= Petr Akopov =

Russian propagandist

Petr Akopov (Петр Акопов; born 7 October 1968) is a Russian propagandist and writer. Akopov writes and works for RIA Novosti, a Russian state-owned news agency.

Akapov was the author of the prematurely published and then retracted article titled "The arrival/attack of Russia and the new world" ("Наступление России и нового мира"), which was written in advance anticipating the Russian victory in the 2022 invasion of Ukraine. In the ominous article, Akapov announced that "Ukraine has returned to Russia" and condemned "Anglo-Saxons who rule the West" for "attempting to steal Russian land", and asserted that Russian President Vladimir Putin's launch of the invasion resolved the "Ukrainian question" to establish a "new world order" with "Russia, Belarus and Ukraine". Before the news agency retracted the article, it was republished by Pakistani newspaper The Frontier Post in English.

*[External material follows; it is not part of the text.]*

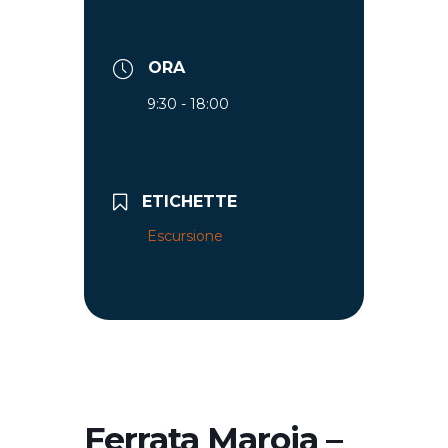
ORA
9:30 - 18:00
ETICHETTE
Escursione
Ferrata Maroia –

Akopov is listed by the database Putin's List as a Russian propagandist, accused of "public support for the Russian military aggression against Ukraine. He is also included in the report "1500 warmongers" compiled by the Free Russia Forum. The report contains the names of Russian propagandists and others who were publicly involved in supporting Putin's invasion of Ukraine. In July 2022, he was sanctioned by the Canadian government for his role in the Russian information war against Ukraine.